I stumble out of bed, groan as my head pounds like a drum, and walk as quickly as I can to the hallway.

‘Hang on,’ I shriek, cringing at the loudness of my own voice. ‘I’m coming.’ And mercifully, the doorbell stops.

I make my way gingerly back to the bedroom and grab the towelling robe from behind the door, making a mental note to wash it because in the absence of a clean towel I’ve been using it daily for God knows how long, and what was once white is now an interesting spectrum of greys.

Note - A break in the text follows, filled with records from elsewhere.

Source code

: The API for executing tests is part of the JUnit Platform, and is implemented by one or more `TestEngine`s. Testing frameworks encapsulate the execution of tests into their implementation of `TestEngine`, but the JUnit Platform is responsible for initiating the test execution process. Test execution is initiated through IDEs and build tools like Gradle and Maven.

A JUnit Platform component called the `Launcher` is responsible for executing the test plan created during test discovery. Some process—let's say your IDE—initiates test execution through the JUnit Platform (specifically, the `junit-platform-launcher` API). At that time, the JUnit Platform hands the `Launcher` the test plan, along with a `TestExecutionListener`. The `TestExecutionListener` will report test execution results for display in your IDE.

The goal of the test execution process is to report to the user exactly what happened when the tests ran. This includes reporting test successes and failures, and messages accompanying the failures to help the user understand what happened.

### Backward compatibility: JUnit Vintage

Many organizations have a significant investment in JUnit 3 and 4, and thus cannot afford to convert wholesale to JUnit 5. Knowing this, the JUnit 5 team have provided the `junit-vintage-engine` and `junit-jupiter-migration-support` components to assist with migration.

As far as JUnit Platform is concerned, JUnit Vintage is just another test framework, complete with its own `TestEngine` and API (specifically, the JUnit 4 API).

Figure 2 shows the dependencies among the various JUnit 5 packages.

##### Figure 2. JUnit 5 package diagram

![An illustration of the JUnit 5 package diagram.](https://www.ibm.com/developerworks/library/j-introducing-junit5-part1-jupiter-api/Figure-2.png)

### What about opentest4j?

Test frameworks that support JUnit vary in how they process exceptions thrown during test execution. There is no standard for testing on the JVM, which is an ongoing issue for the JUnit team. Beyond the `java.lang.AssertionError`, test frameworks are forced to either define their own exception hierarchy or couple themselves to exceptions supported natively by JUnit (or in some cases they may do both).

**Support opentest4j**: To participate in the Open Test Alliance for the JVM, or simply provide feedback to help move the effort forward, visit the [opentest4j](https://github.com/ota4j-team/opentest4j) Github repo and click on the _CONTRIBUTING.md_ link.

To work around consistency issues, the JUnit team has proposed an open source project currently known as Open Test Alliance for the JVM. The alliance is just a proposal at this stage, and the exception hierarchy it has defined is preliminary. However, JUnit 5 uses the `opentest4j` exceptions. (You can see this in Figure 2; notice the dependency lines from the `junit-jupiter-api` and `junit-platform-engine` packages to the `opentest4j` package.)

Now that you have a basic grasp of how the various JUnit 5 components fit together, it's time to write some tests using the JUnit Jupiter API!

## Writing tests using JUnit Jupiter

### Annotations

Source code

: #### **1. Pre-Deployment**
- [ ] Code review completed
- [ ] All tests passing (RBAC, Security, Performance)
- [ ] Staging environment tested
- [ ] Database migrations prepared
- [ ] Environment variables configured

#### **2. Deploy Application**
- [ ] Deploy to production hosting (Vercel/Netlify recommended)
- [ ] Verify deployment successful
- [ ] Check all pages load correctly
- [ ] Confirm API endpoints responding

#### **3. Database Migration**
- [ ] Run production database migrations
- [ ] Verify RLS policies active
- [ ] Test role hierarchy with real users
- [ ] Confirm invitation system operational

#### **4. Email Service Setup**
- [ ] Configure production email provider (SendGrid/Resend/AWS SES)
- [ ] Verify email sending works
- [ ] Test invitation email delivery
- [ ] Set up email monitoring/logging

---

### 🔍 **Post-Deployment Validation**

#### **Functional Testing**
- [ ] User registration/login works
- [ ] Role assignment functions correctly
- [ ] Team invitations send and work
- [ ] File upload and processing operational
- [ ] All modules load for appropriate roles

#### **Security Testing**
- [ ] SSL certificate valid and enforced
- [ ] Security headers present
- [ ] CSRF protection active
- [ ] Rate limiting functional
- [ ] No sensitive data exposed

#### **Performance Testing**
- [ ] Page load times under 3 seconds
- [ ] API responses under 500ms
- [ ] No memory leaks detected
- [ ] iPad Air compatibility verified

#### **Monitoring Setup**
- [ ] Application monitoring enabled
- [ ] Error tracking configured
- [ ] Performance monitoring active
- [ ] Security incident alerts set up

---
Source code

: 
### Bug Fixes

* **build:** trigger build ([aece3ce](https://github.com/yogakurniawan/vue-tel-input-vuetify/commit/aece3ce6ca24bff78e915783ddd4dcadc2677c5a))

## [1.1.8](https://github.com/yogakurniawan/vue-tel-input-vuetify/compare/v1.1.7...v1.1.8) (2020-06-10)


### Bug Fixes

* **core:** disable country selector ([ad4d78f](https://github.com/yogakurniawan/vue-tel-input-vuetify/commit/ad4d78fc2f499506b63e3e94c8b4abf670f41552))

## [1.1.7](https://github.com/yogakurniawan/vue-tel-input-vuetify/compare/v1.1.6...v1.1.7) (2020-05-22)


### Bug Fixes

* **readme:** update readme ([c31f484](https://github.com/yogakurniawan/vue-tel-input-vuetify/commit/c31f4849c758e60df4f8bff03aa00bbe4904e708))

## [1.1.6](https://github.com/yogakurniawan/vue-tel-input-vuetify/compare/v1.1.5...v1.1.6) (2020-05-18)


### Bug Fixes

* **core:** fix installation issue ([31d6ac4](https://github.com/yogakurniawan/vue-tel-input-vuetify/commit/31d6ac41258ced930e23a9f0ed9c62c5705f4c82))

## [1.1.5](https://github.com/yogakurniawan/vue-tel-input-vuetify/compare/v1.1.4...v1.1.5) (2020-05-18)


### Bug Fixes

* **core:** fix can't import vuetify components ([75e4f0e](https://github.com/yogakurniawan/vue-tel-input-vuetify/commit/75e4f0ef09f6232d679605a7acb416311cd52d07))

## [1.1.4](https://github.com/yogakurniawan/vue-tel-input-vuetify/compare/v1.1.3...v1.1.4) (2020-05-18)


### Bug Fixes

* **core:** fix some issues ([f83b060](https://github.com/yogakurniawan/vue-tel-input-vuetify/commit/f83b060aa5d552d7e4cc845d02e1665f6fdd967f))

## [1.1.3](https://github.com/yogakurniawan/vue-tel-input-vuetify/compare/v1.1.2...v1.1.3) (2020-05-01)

‘Who is it?’ My voice is back to normal now, I just wish that I were back to normal. My eyes feel like pinheads, my throat is dry and scratchy, and, as if the headache weren’t bad enough, waves of nausea are threatening every few seconds, and I’m not sure whether to answer the front door or head for the bathroom just in case.

‘Flower delivery,’ a voice says, and through the frosted glass I can just make out a huge bouquet of flowers. Strange. Who the hell’s sending me flowers? It doesn’t occur to me that no one sends flowers on a Sunday. Ever.

I open the door quickly, hoping that no one’s around to see me because I don’t even have to look in the mirror to know I look like shit, although frankly with the way that I’m feeling I don’t very much care.

‘Thanks,’ I mumble, reaching out to take the flowers, and as I take them they reveal the face of the delivery man. I stand on the spot, paralysed with horror.

‘Hi!’ James’s smile fades as he gets his first good look at me. ‘Umm, I didn’t wake you, did I?’

‘What? What do you want?’ I don’t mean to be rude, but what the hell is his game? He left last night with Ingrid, doubtless took her back to his amazing studio, probably shagged her senseless, leaving me to spend the evening doing Abba impersonations. And I’m supposed to be pleased to see him?

‘Just leave me alone.’ I ignore the bewildered expression on his face, shove the flowers back into his hand and slam the door, groaning as the bang reverberates through my poor thumping head.

Oh shit. I make my way slowly to the bathroom, sink to my knees on the floor and – to hell with it – stick my fingers down my throat. As soon as I’ve thrown up I start to feel better, if only because the nausea’s subsided, so I go to the medicine cabinet. To Nurofen Plus. To redemption. I take three pills just to be on the safe side, consider drinking a lot more water but can’t quite manage it, drop the towelling robe on the floor and stumble back into the bedroom, turning down the volume on the phone on the way. I draw the duvet over my head.

What is going on? And more to the point, why is it bothering me so much? Why should I care if James and Ingrid got it together? Why do I actually feel upset about this? Enough. I’m not going to do this any more.

This time I refuse to wake up until my head, my heart and my life have all returned to normal.